Okay, Basic Writers are a disturbance.

So, hide them in a little room all together, and they can disturb each other in there.

Fix them, clean them up and teach them how to sound, look, act, BE like the ones they disturbed so easily and then send them back out; now unidentifiable from the rest the educational narrative can continue – no potty breaks or questions about plot or concern over a thread in the carpet.

rant, Mere, rant.

Adler-Kassner’s comparison of the Public Discussion to the Academic one was really interesting. We’ve talked about how the state can mandate remedial courses and how they are credited; how the academy doesn’t have access to the standardized tests that often place students into their programs; how public voice drives and [sometimes] changes the policies that govern the academy… and yet the public don’t know what they’re talking about. So the reality of the programs are threatened by the dated perceptions of politicians and thrice removed used-to-be educators. There’s a saying I love by Agi Mishol: “The more I talk about this, the less I actually say”

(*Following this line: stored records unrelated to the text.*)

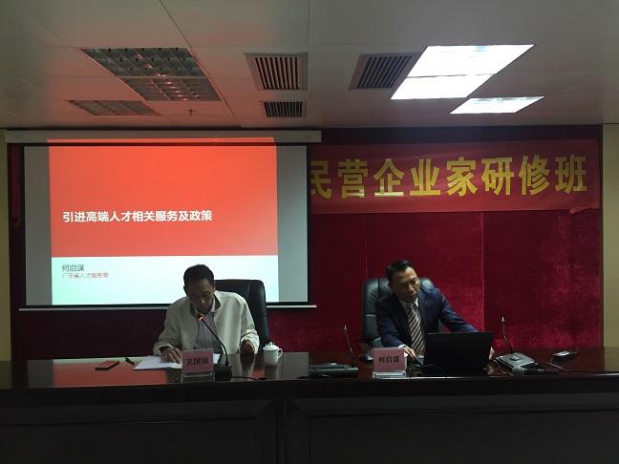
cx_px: 310
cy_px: 232
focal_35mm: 29
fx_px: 519
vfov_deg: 48.2
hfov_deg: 61.7
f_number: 2.2
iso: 160
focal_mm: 4.15
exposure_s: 1/33
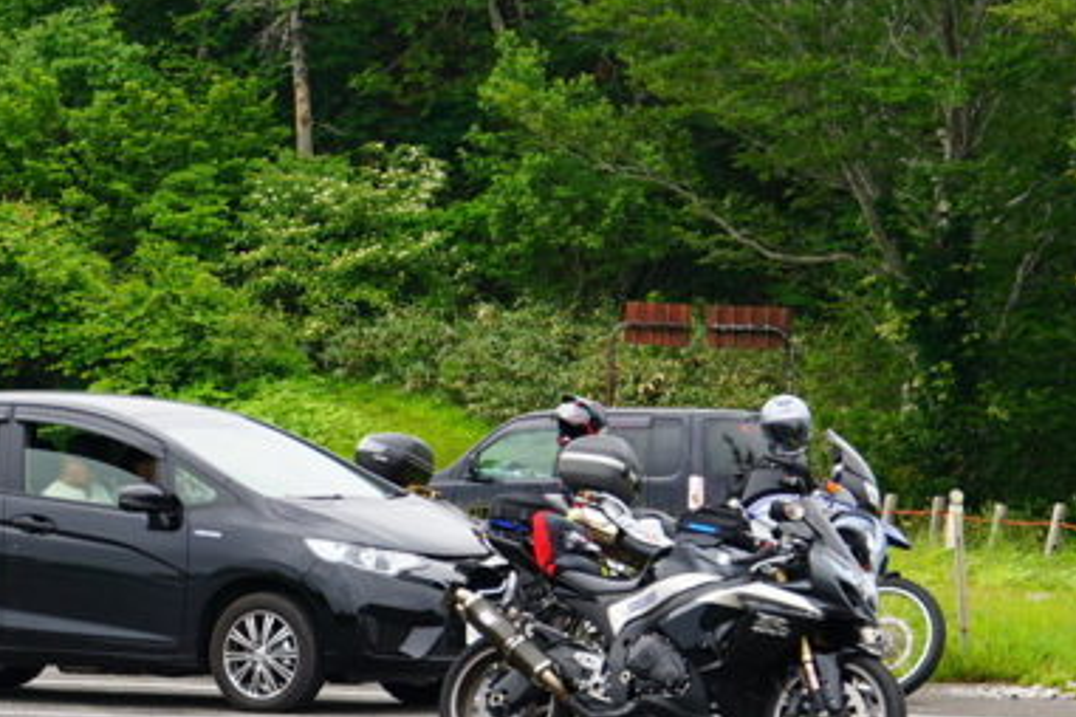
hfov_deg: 9.0
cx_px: 376
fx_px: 6844
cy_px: 301
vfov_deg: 6.0
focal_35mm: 229
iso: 400
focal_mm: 73
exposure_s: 1/350
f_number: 5.6
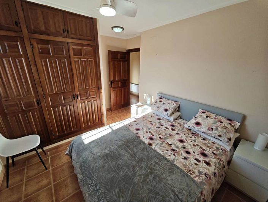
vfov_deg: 85.8
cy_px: 101
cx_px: 134
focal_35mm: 14
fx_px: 108
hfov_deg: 102.0
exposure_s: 1/100
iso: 64
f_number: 2.2
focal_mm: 2.16
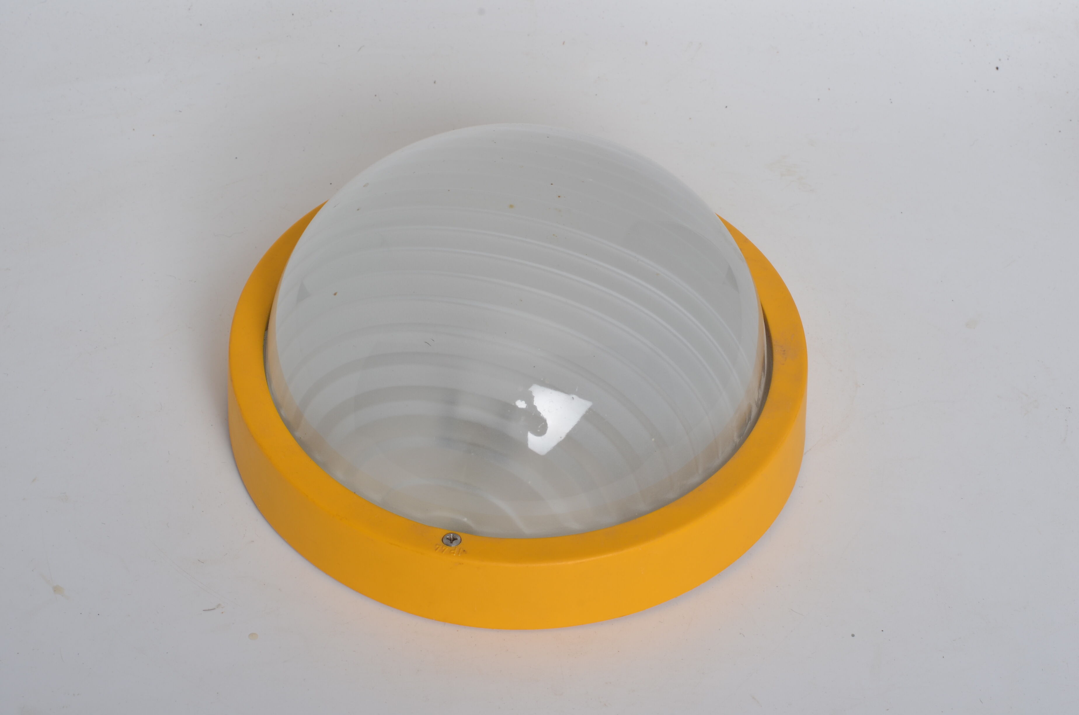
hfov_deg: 27.0
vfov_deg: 18.1
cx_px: 540
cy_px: 358
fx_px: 2243
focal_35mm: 75
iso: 100
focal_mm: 50
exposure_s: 1/125
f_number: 14
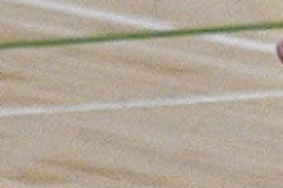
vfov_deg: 1.7
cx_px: 491
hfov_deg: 2.5
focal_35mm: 815
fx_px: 6406
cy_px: -138
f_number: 2.8
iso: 3200
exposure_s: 1/800
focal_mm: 70
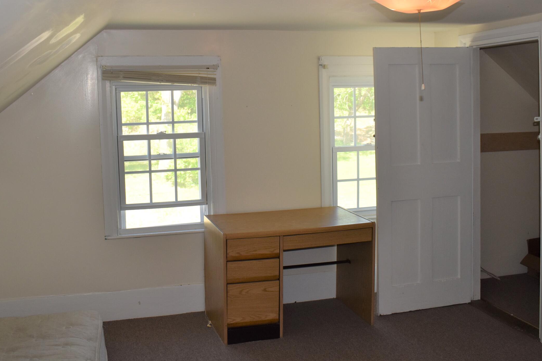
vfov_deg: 34.1
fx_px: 587
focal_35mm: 39
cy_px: 139
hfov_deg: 49.5
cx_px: 257
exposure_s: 1/200
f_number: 5
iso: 450
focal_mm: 18
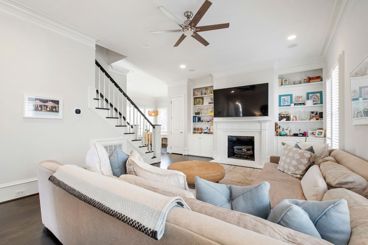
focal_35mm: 15
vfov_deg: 77.3
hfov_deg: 100.4
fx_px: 153
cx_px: 184
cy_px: 122
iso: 100
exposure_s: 1/2
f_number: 8
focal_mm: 10
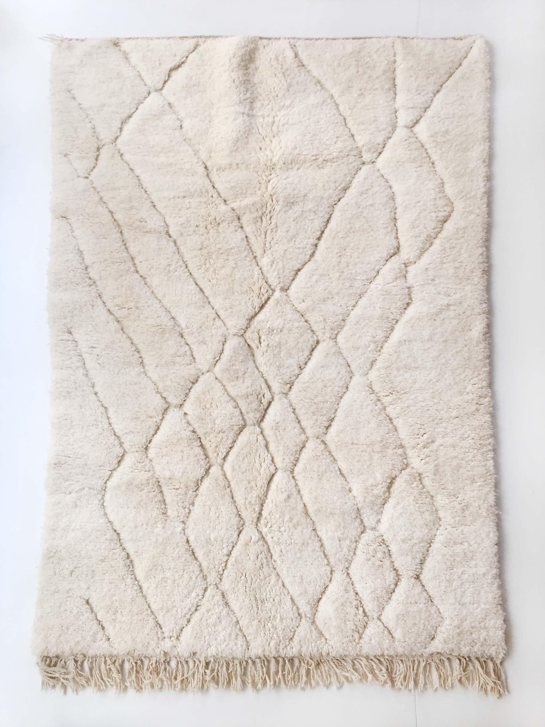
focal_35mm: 29
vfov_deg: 61.7
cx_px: 272
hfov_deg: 48.2
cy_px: 364
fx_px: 609
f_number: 2.2
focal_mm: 4.15
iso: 50
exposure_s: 1/33
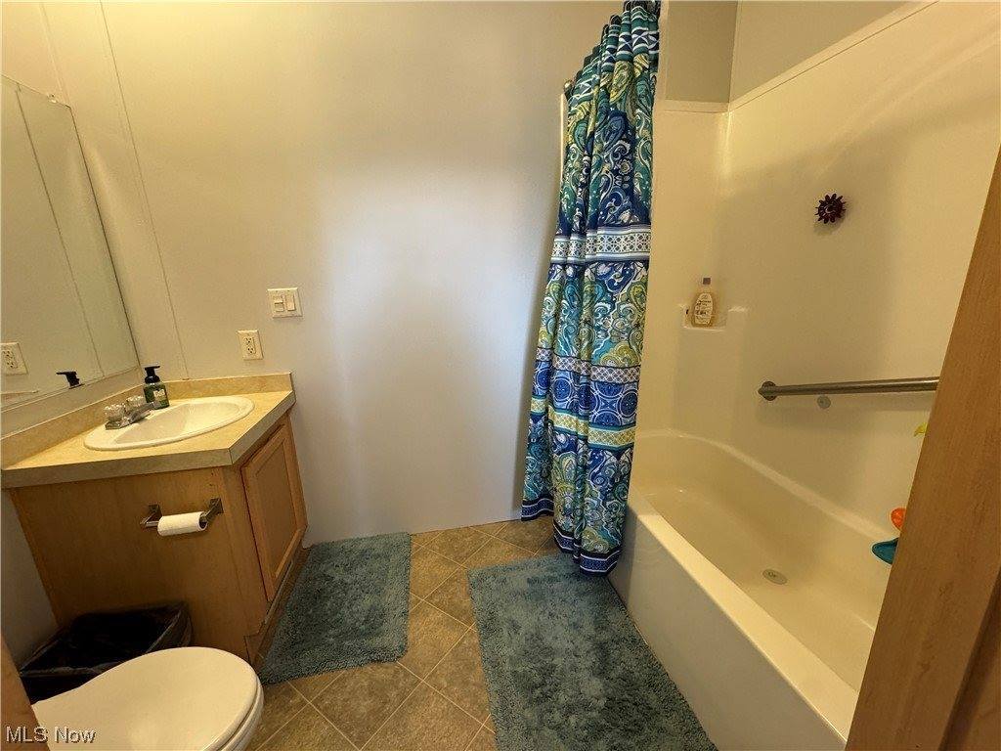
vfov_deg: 85.7
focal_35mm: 14
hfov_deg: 102.1
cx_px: 500
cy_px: 376
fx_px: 405
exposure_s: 1/60
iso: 400
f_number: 2.2
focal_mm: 2.22
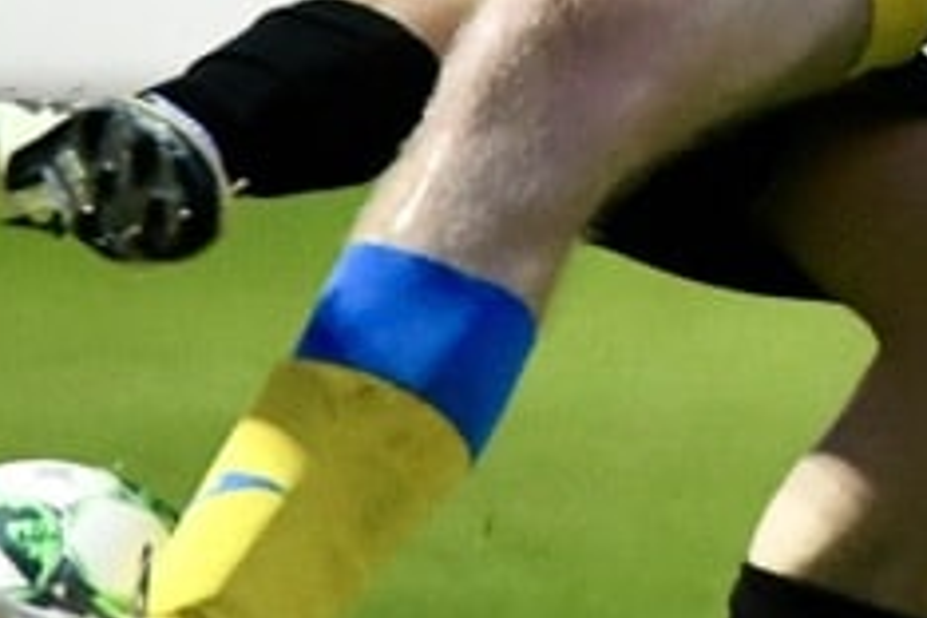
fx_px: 28194
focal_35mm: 1095
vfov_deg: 1.3
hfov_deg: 1.9
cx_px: 650
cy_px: -220
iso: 8000
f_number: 2.8
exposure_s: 1/1600
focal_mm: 200
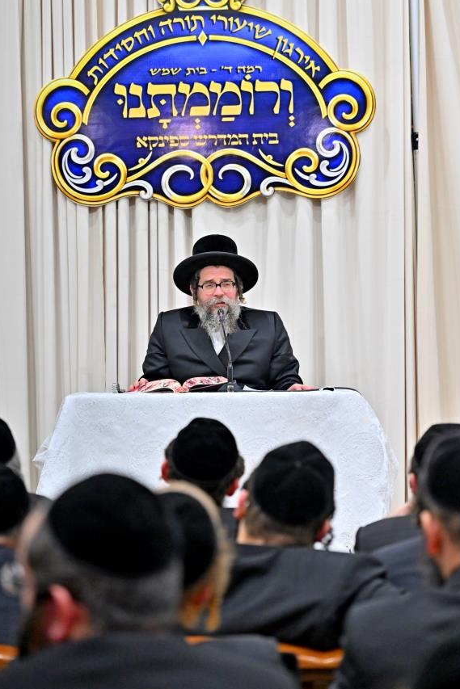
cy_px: 307
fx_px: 2759
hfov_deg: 9.5
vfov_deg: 14.2
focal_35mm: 144
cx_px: 247
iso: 1000
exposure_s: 1/200
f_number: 4
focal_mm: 120
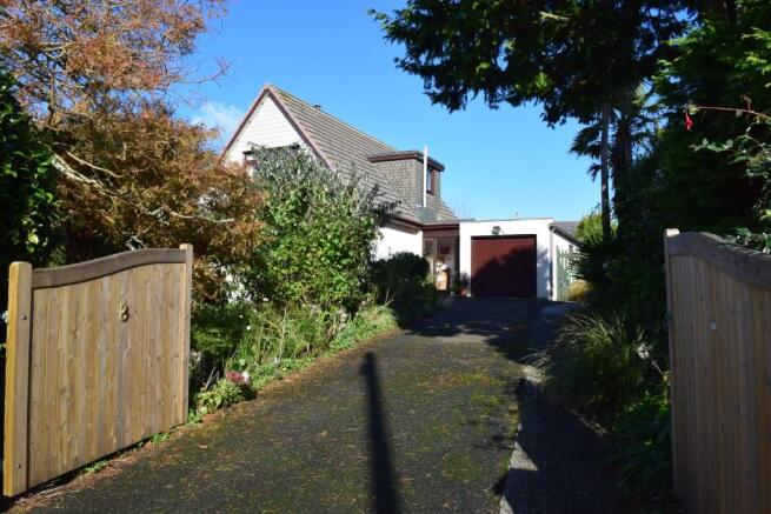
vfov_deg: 48.0
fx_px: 578
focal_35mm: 27
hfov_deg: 67.4
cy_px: 257
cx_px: 386
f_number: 11
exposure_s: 1/400
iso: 400
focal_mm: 18
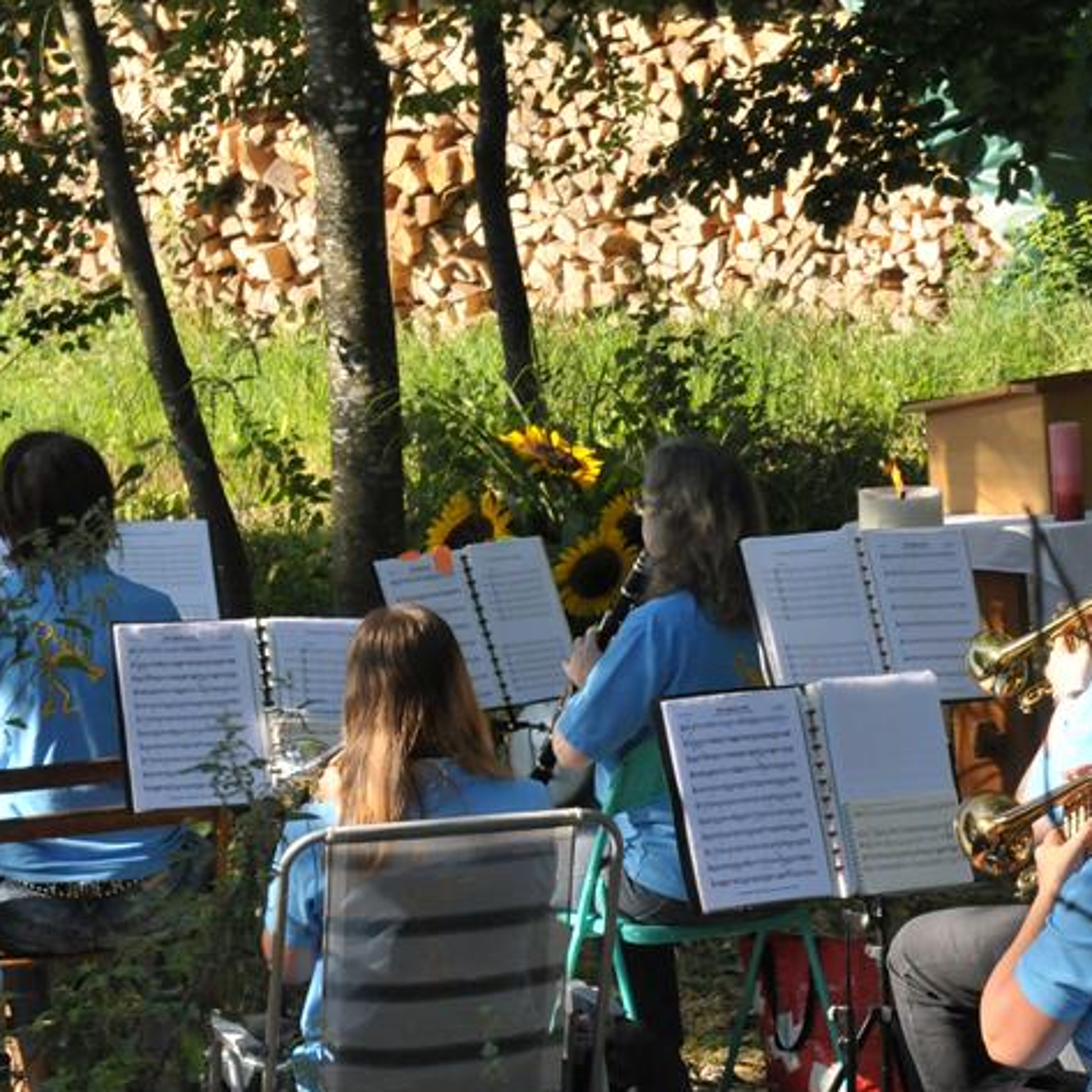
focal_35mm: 193
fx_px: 6888
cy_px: 778
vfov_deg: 9.1
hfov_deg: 9.0
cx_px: 1177
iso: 800
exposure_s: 1/320
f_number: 9
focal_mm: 70
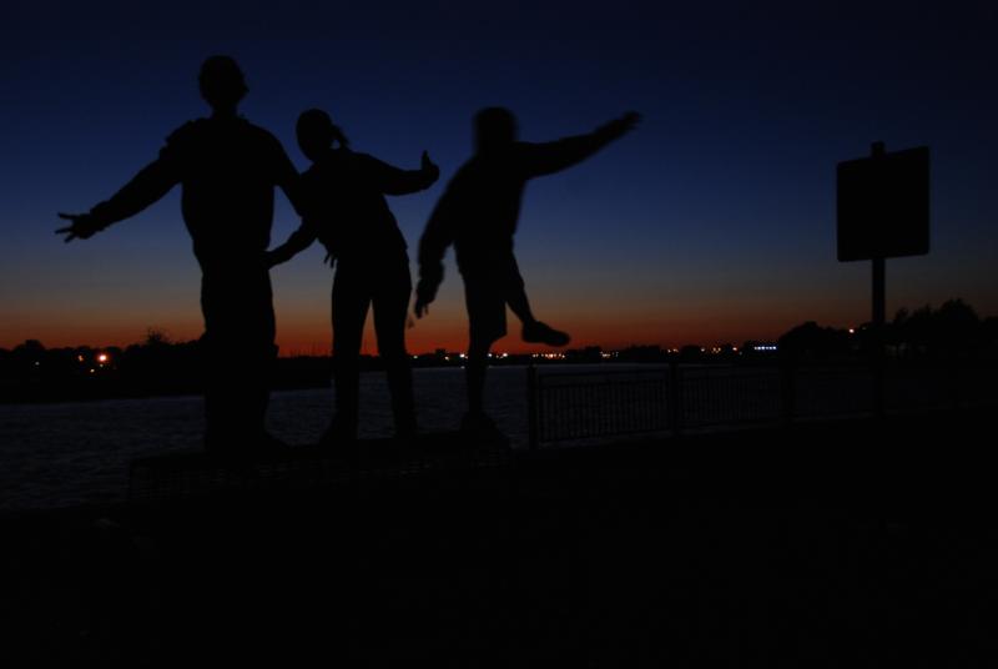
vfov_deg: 40.1
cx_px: 499
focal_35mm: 33
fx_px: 916
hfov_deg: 57.2
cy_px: 334
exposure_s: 1/5
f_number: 4.5
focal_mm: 22
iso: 400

Also, on a completely un-related and irreverent note, Why do they change the name from Jaime to Jason (p.4) and shouldn’t this sentence on the bottom of p.6 read “to question the definitions…” Obviously the writers were encouraged about their theme and content (which is effective and well-written) but perhaps if one of their proof-readers had done a little editing… I know, I know. I’m obnoxious.

Anne Ries

In Adler-Kassner and Harrington's first chapter we are provided with what was once the working title of their book, "Listening to Learn." While they discuss how they moved away from that title and provide us with a break down of each chapter of the book, I am still confused as to why they titled the book "Basic Writing as a Political Act." Whose political act? The teachers? The students? The media? All? It's very ambiguous. Whose basic writing? This may sound a little nit-picky of a thing to focus on, but seriously, if you are going to name something as charged as "Basic Writing as a Political Act," then justify it.

The authors state that "We realized having conversations with students - about how they thought about writing and reading, what they expected to learn in basic writing courses, how they thought about their own writing and reading, what they expected to encounter in college classes, and where they ideas they had about these things came from - was important to s as basic writers" (2). These concepts sound like the basic values of most comp teachers who practice pedagogies like liberatory learning, feminist pedagogy, and all those fun touchy-feely guys. (Just kidding). I can understand where these pedagogies could be politicized, but I still don't understand what they mean by basic writing as a political act.

"Many of these articles sugges that students in basic writing classes have the potential to disrupt a significant narrative in U.S. educations, and the jo of basic writing programs should be to prevent that disruption." Adler-Kassner and Harrington's discussion about how people outside of the university view basic writing continues to interest me (especially after reading about CUNY in NY and General College). It seems so easy to blame basic writers, precisely because they don't meet the oh so serious normalcy standards. But it doesn't fix anything. Blaming basic writers will lead politically to the cutting back of funding for basic writing classes. Cutting back basic writing funding in institutions that do not mainstream basic writers could mean the loss of millions of college students. College students who may never be a part of the narrative. (Any narrative) It's frustrating to think about.